Since the emergence of LIV Golf in 2021, the PGA and DP World Tour have been at loggerheads with the Saudi-backed breakaway circuit, resulting in multiple lawsuits being filed and the suspensions of numerous LIV golfers from both Tours, including the likes of Phil Mickelson, Brooks Koepka and Jon Rahm.
If eligible, LIV golfers are still permitted to play in the game's four Major Championships - Masters Tournament, Open Championship, U.S. Open and PGA Championship - as they are seperate entities to the PGA and DP World Tour.
Despite the bitterness between the three organisations, they stunned the sporting world last year when announcing they were to form "a new collectively owned" entity - something PGA Tour commissioner Jay Monahan had previously ruled out.

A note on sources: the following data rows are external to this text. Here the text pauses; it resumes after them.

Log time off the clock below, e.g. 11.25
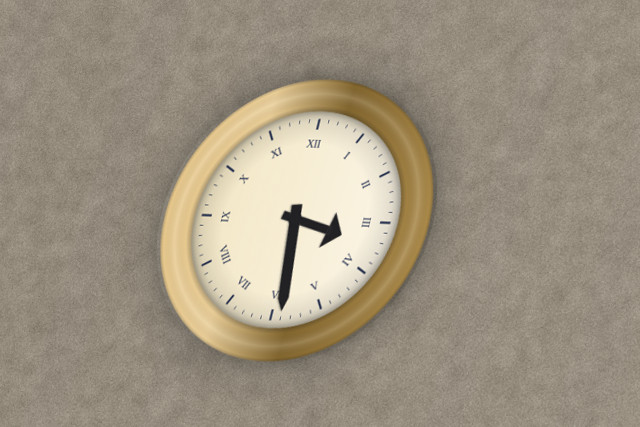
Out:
3.29
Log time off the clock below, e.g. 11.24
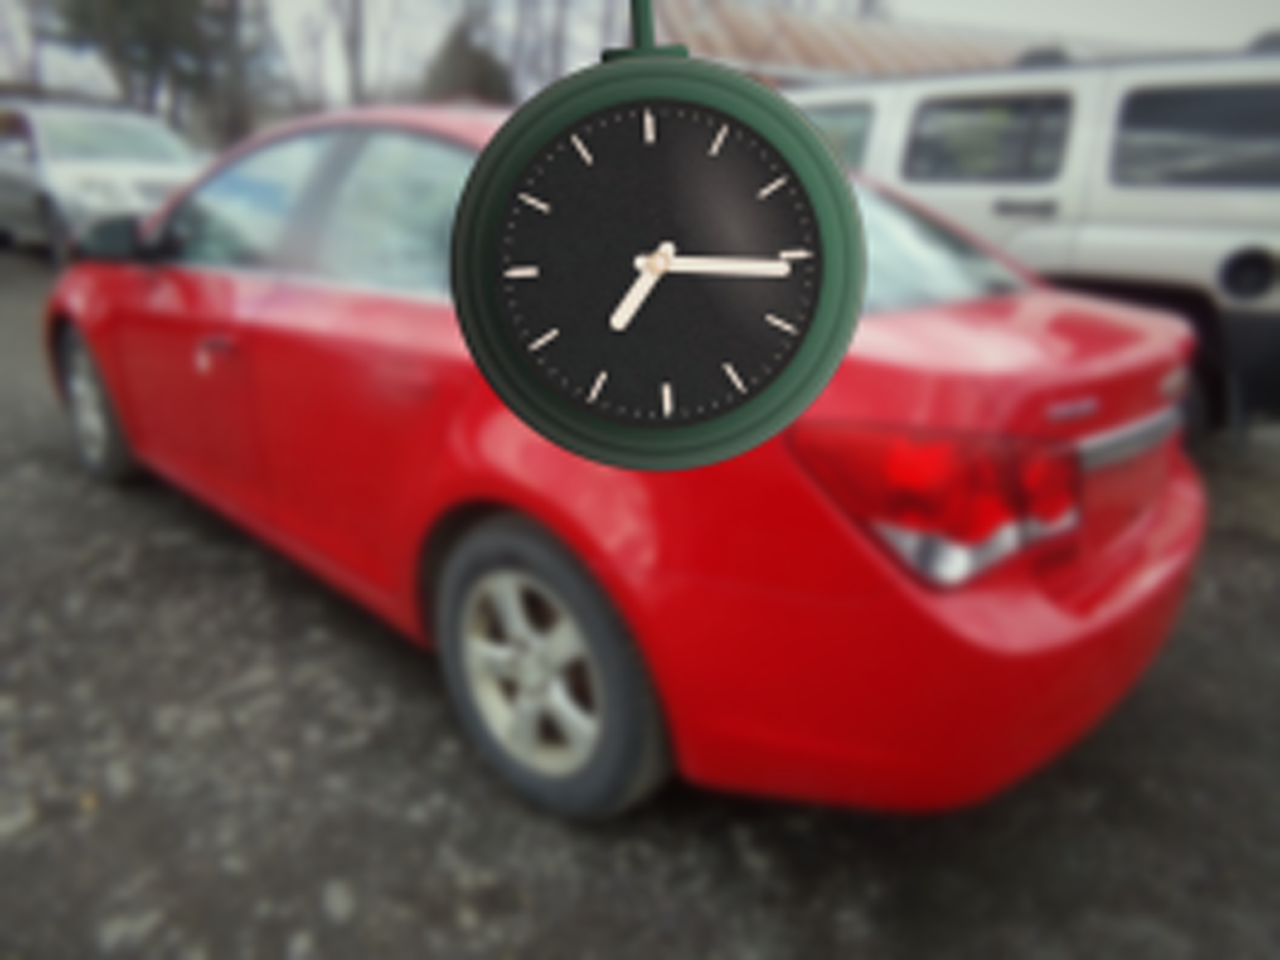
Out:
7.16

With talks still ongoing to reach a conclusion to the deal, Woods, who is a player-director on the PGA Tour's policy board, admitted they are looking into all possible avenues for a pathway back for LIV Golf defectors.

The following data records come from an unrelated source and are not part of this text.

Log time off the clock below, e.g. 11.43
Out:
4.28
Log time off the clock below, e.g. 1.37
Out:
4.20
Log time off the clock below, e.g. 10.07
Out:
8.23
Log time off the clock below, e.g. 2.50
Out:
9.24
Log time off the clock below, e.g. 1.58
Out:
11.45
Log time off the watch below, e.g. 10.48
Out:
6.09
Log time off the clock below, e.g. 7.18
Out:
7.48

“We're looking into all the different models for pathways back,” said the 15-time Major champion ahead of the Genesis Invitational, his first official PGA Tour start since last year’s Masters Tournament.

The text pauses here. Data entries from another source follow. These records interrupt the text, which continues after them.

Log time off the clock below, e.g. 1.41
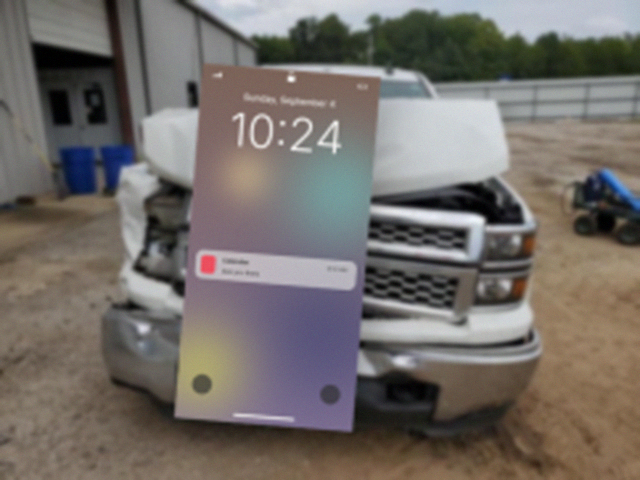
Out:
10.24
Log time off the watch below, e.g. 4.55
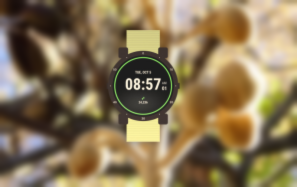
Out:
8.57
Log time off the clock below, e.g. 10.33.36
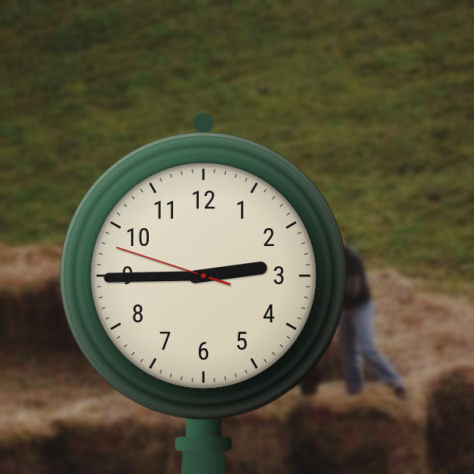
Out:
2.44.48
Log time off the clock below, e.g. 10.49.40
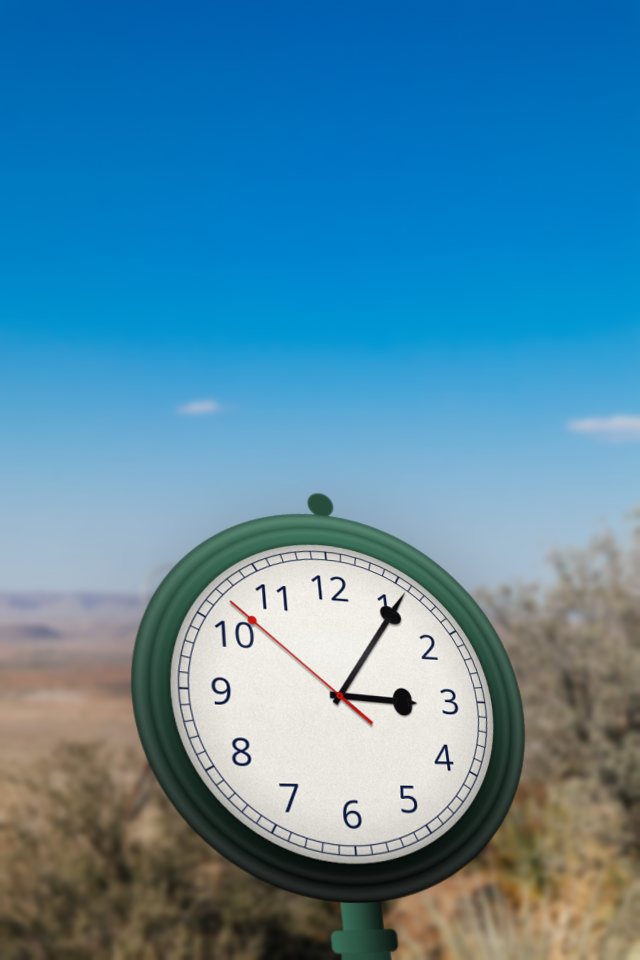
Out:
3.05.52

“What that looks like, what the impact is for the players who have stayed and who have not left and how we make our product better going forward, there is no answer to that right now.
“We're looking at a very different -- varying degrees of ideas and what that looks like in the short term, we don't know. We don't even know in the longer term what that looks like. Trust me, there's daily, weekly emails and talks about this and what this looks like for our tour going forward.”
The original framework agreement for the deal between Public Investment Fund (PIF), who are behind LIV Golf, and the PGA and DP World Tour had a December 31 deadline, but after an agreement wasn’t reached that was extended.
Since then, the PGA Tour has reached a deal with Strategic Sports Group (SSG), a consortium of billionaire sports team owners led by John Henry and Tom Werner of Fenway Sports Group, that could inject as much as $3 billion into PGA Tour Enterprises.
That deal has raised speculation whether that hampers the agreement between PIF and the two leading tours in the men’s game.
“Ultimately we would like to have PIF be a part of our tour and a part of our product,” said Woods.
“Financially, we don't right now, and the monies that they have come to the table with and what we initially had agreed to in the framework agreement, those are all the same numbers.
“Anything beyond this is going to be obviously over and above. We're in a position right now, hopefully we can make our product better in the short term and long term.”
Woods begins his first round at the Genesis Invitational at 21:25 GST, alongside Justin Thomas and Gary Woodland.